**Yang Dikerjakan**:
- a) Catat setiap singkatan yang kepanjangannya tercantum dalam berita tentang bonus demografi, masing-masing dengan kepanjangannya.
- b) Jawab pertanyaan berikut berdasarkan berita tentang bonus demografi.
(i) Jebakan apa yang hendak dihindari pemerintah dengan memanfaatkan bonus demografi?
(ii) Siapa yang memimpin rapat terbatas tersebut?
(iii) Rencana pembangunan jangka panjang yang laporan pendahuluannya dibahas mencakup periode tahun berapa?
- c) Lanjutkan berita tentang bonus demografi mulai dari titik terakhirnya.

Menteri PPN: Bonus demograsi untuk hindari jebakan kelas menengah

bnigriyaexpo.com – Menteri Perencanaan Pembangunan Nasional (PPN)/Kepala Bappenas Suharso Monoarfa menekankan bahwa pemerintah berupaya memanfaatkan bonus demografi yang dimiliki untuk menghindari jebakan kelas menengah atau middle income trap.

Menteri PPN menyampaikan bahwa hal itu dibahas dalam rapat terbatas yang dipimpin Presiden RI Joko Widodo mengenai laporan paruh waktu Rencana Pembangunan Jangka Menengah Nasional (RPJMN) 2020-2024 serta laporan pendahuluan penyusunan Rencana Pembangunan Jangka Panjang Nasional (RPJPN) 2025-2045 di Istana Merdeka, Jakarta, Selasa.

**Data Latihan**:
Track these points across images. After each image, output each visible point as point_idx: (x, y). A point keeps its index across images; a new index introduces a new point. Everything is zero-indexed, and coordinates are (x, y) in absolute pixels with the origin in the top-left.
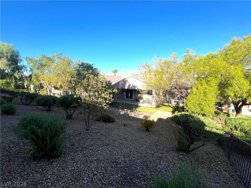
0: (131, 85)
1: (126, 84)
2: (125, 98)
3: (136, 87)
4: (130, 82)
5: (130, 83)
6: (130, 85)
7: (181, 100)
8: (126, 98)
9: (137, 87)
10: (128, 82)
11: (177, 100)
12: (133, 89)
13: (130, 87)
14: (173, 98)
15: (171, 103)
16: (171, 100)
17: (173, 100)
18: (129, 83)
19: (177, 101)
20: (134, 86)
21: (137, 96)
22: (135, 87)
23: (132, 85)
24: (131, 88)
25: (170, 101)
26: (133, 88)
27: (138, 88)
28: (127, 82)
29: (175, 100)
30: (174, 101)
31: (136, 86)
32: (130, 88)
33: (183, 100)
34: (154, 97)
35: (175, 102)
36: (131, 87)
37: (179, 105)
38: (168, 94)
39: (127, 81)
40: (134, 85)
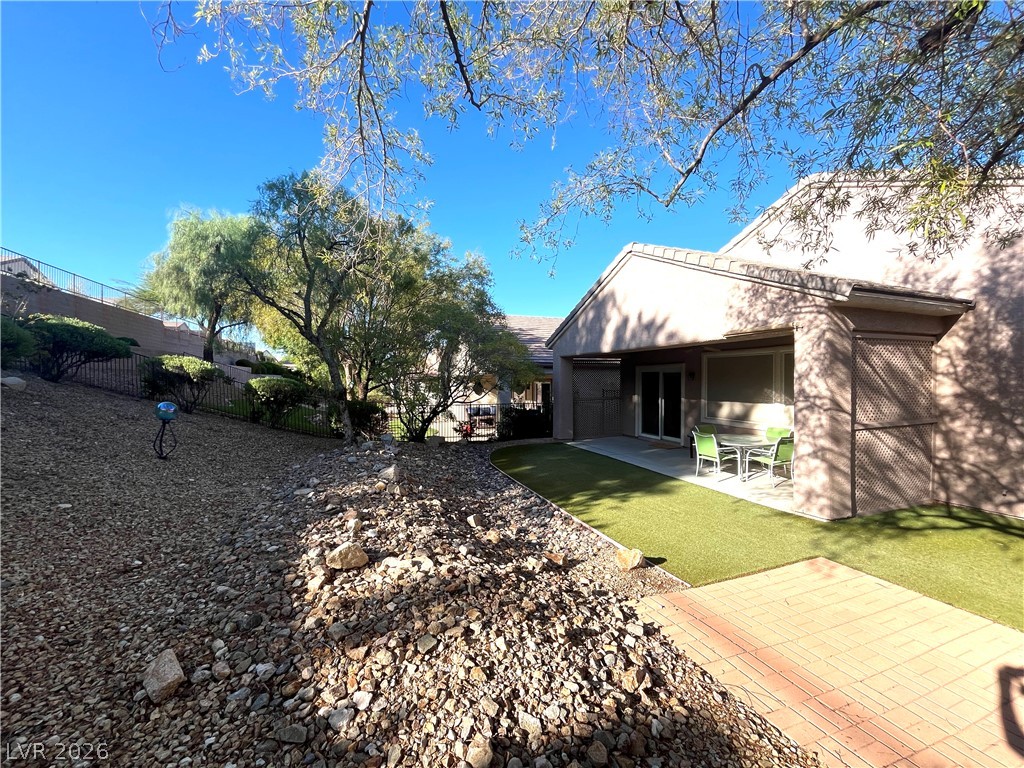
0: (632, 323)
1: (608, 321)
2: (638, 430)
3: (662, 326)
4: (625, 298)
5: (625, 311)
6: (625, 322)
8: (644, 431)
9: (668, 328)
10: (614, 304)
12: (642, 346)
13: (629, 333)
18: (619, 309)
20: (649, 326)
22: (653, 331)
23: (640, 317)
24: (633, 345)
26: (644, 340)
27: (671, 336)
28: (610, 307)
31: (659, 321)
32: (624, 347)
34: (811, 407)
36: (634, 335)
40: (646, 319)
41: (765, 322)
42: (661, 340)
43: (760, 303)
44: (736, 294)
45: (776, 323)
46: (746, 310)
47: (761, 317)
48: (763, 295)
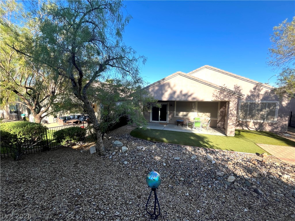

**Jawaban Tugas**:
- a)
PPN: Perencanaan Pembangunan Nasional
RPJMN: Rencana Pembangunan Jangka Menengah Nasional
RPJPN: Rencana Pembangunan Jangka Panjang Nasional

- b)
(i) Jebakan kelas menengah (middle income trap).
(ii) Presiden RI Joko Widodo.
(iii) 2025-2045.

- c)
“Kita harus mampu mengambil langkah ke depan untuk pertama menghindari middle income trap dan memanfaatkan bonus demografi,” kata Suharso dalam keterangan pers selepas ratas di Kantor Presiden.

Menurut Suharso, Indonesia kini hanya memiliki sisa waktu 18 tahun untuk meniru kisah sukses beberapa negara dalam memanfaatkan bonus demografi.

Suharso mencontohkan salah satu kisah sukses tersebut adalah Korea Selatan yang berhasil membuat Gross National Income (GNI) per kapita meningkat berkali-kali lipat di tengah periode puncak bonus demografi.

“Contohnya, Korea Selatan dari 3.530 (dolar AS) ketika mereka memulai dengan bonus demografinya, sekarang tersisa lima tahun tapi mereka sudah sampai dengan 35.000 dolar AS per kapita. Kita juga ingin seperti itu,” katanya.

Dalam ratas tersebut, Menteri PPN juga telah menyampaikan potret Bappenas mengenai perkembangan selama lebih kurang 20 tahun terakhir sejak 2004 bahwa rata-rata pertumbuhan ekonomi Indonesia hanya 4,01 persen, termasuk capaian 5,37 persen pada 2022.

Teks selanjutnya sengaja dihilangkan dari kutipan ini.